In probability theory, Eaton's inequality is a bound on the largest values of a linear combination of bounded random variables. This inequality was described in 1974 by Morris L. Eaton.

==Statement of the inequality==

Let {X_{i}} be a set of real independent random variables, each with an expected value of zero and bounded above by 1 ( |X_{i} | ≤ 1, for 1 ≤ i ≤ n). The variates do not have to be identically or symmetrically distributed. Let {a_{i}} be a set of n fixed real numbers with

 $\sum_{ i = 1 }^n a_i^2 = 1 .$

Eaton showed that

 $P\left( \left| \sum_{ i = 1 }^n a_i X_i \right| \ge k \right) \le 2 \inf_{ 0 \le c \le k } \int_c^\infty \left( \frac{ z - c }{ k - c } \right)^3 \phi( z ) \, dz = 2 B_E( k ) ,$

where φ(x) is the probability density function of the standard normal distribution.
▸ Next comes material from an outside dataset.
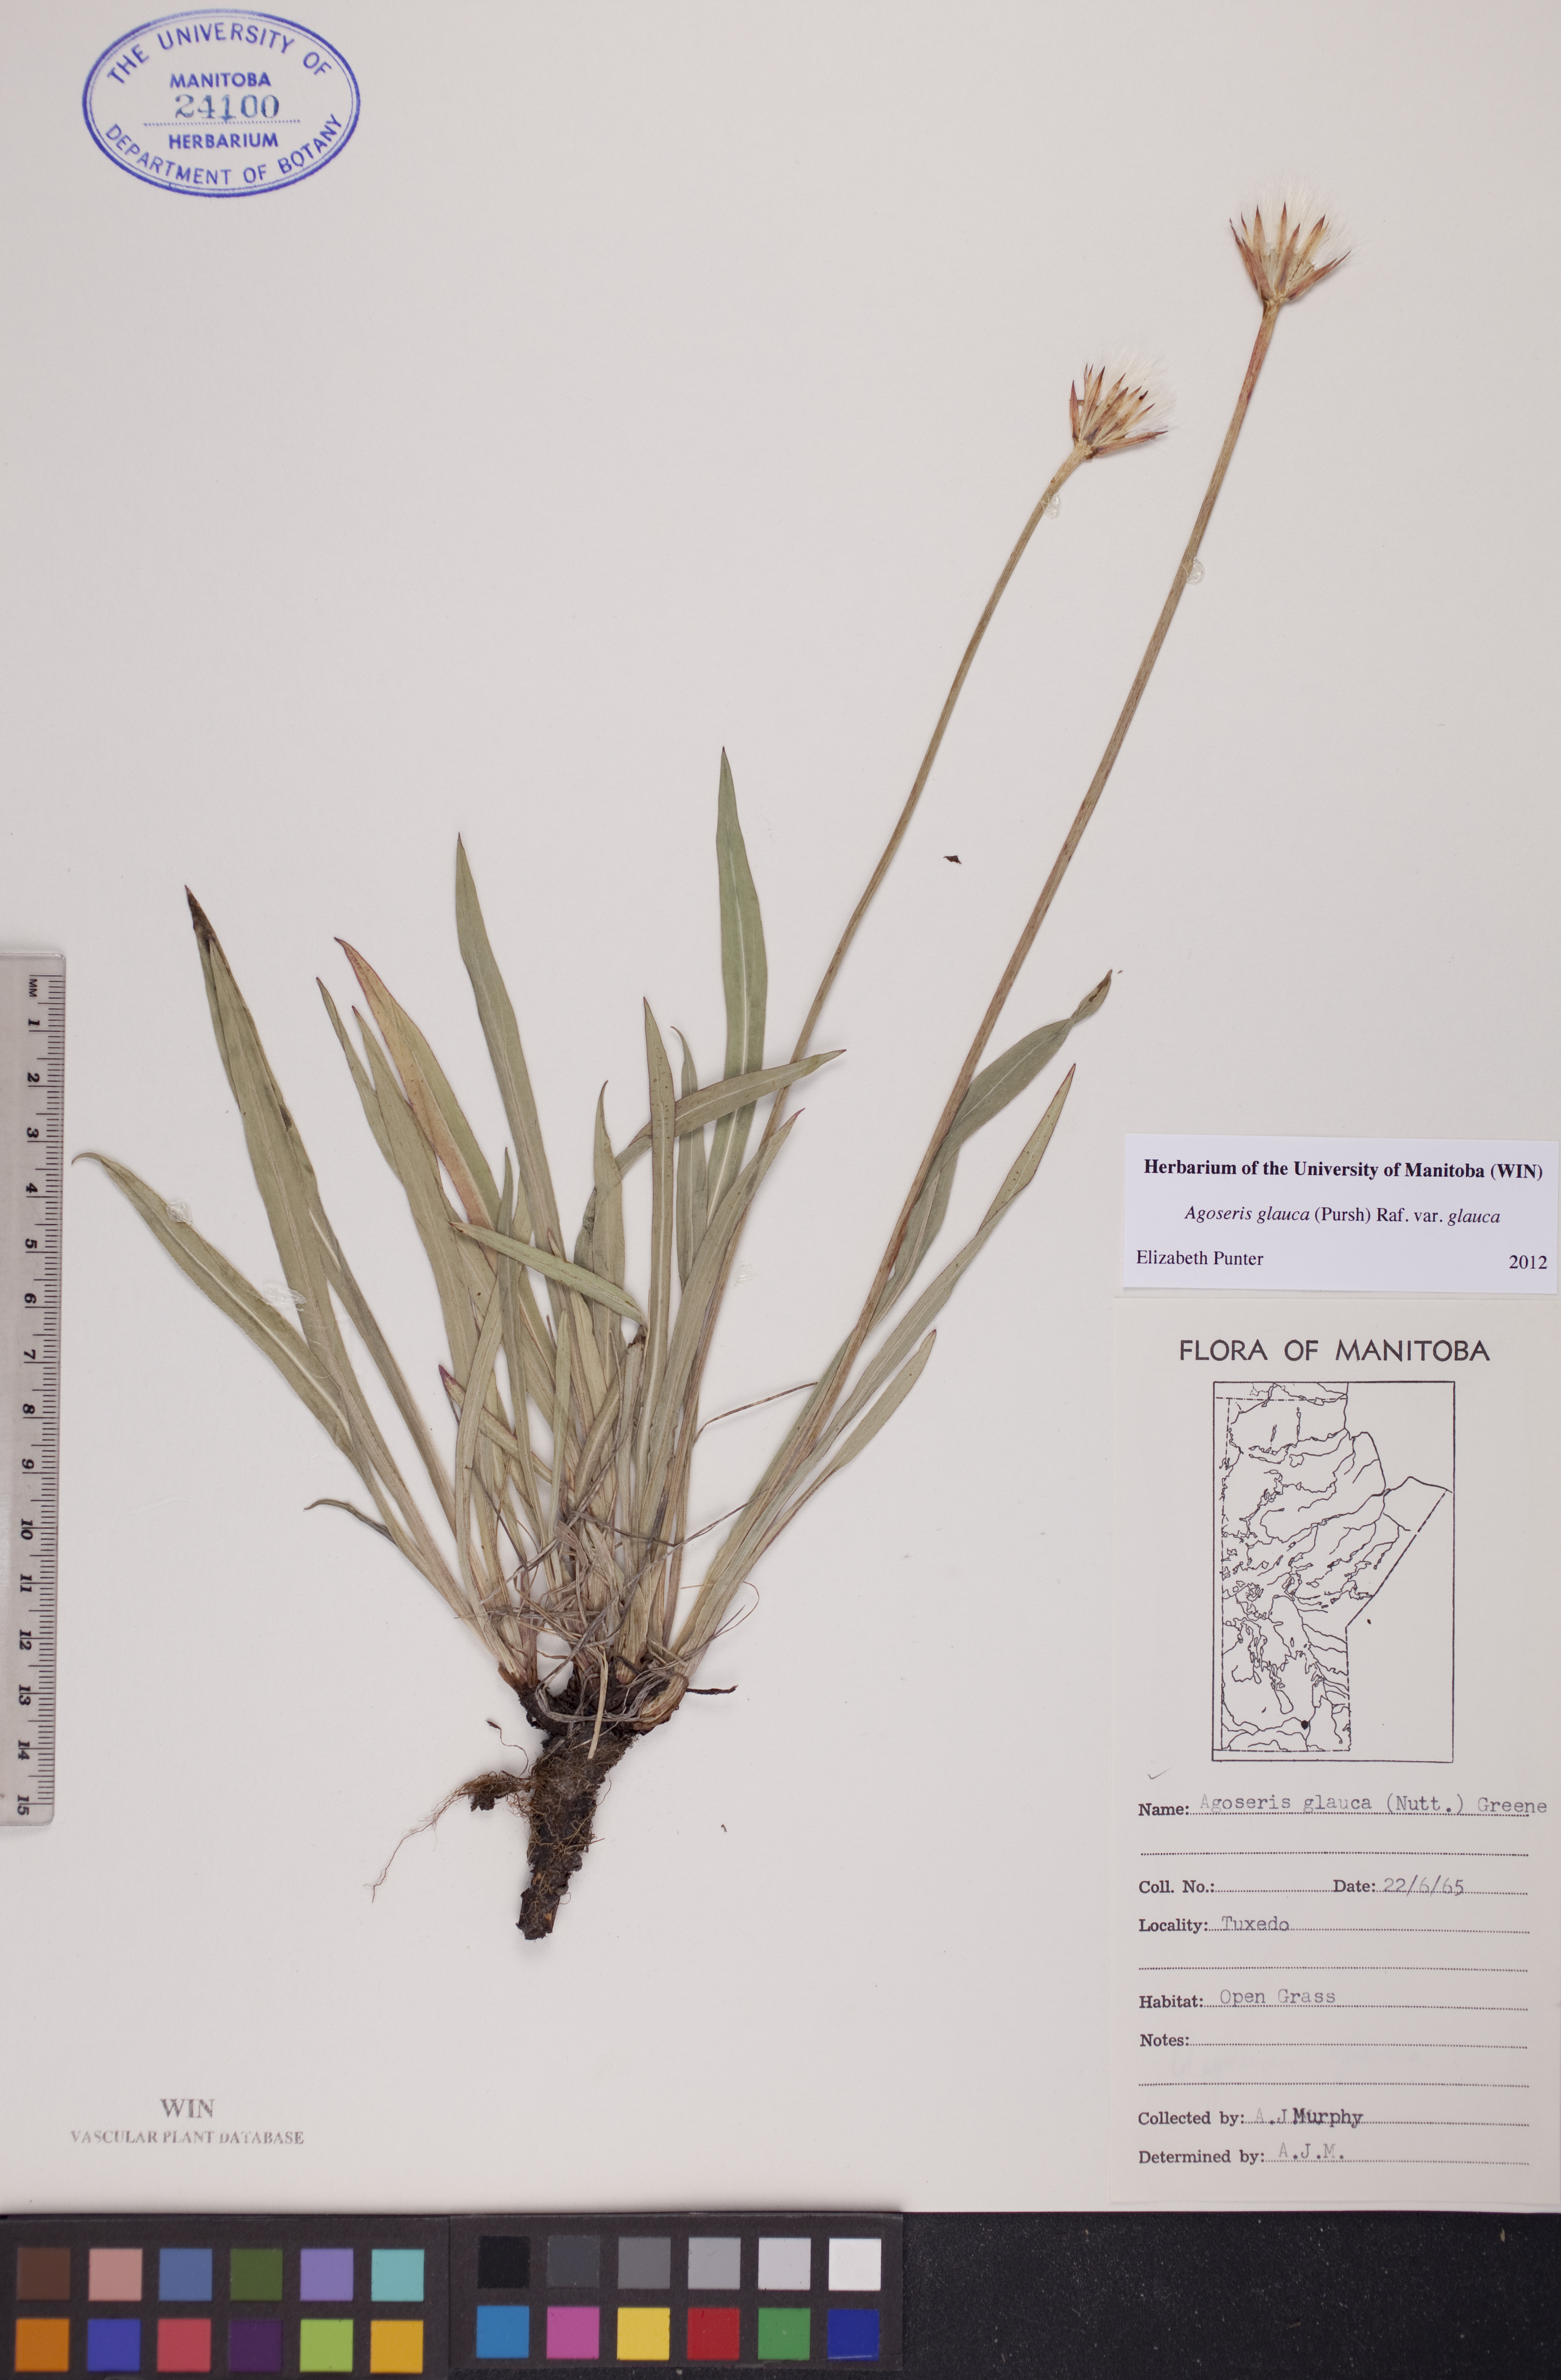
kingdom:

A related bound is Edelman's

 $P\left( \left| \sum_{ i = 1 }^n a_i X_i \right| \ge k \right) \le 2 \left( 1 - \Phi\left[ k - \frac{ 1.5 }{ k } \right] \right) = 2 B_{ Ed }( k ) ,$

where Φ(x) is cumulative distribution function of the standard normal distribution.

Pinelis has shown that Eaton's bound can be sharpened:

 $B_{ EP } = \min\{ 1, k^{ -2 }, 2 B_E \}$

A set of critical values for Eaton's bound have been determined.

==Related inequalities==

Let {a_{i}} be a set of independent Rademacher random variables – P( a_{i} = 1 ) = P( a_{i} = −1 ) = 1/2. Let Z be a normally distributed variate with a mean 0 and variance of 1. Let {b_{i}} be a set of n fixed real numbers such that

 $\sum_{ i = 1 }^n b_i^2 = 1 .$

This last condition is required by the Riesz–Fischer theorem which states that

$a_i b_i + \cdots + a_n b_n$

will converge if and only if

 $\sum_{ i = 1 }^n b_i^2$

is finite.

Then

 $E f( a_i b_i + \cdots + a_n b_n ) \le E f( Z )$

for f(x) = | x |^{p}. The case for p ≥ 3 was proved by Whittle and p ≥ 2 was proved by Haagerup.

If f(x) = e^{λx} with λ ≥ 0 then

$E f( a_i b_i + \cdots + a_n b_n ) \le \inf \left[ \frac{ E ( e^{ \lambda Z } ) }{ e^{ \lambda x } } \right] = e^{ -x^2 / 2 }$

where inf is the infimum.

Let

$S_n = a_i b_i + \cdots + a_n b_n$

Then

$P( S_n \ge x ) \le \frac{ 2e^3 }{ 9 } P( Z \ge x )$

The constant in the last inequality is approximately 4.4634.

An alternative bound is also known:

$P( S_n \ge x ) \le e^{ -x^2 / 2 }$

This last bound is related to the Hoeffding's inequality.

In the uniform case where all the b_{i} = n^{−1/2} the maximum value of S_{n} is n^{1/2}. In this case van Zuijlen has shown that

 $P( | \mu - \sigma | ) \le 0.5 \,$

where μ is the mean and σ is the standard deviation of the sum.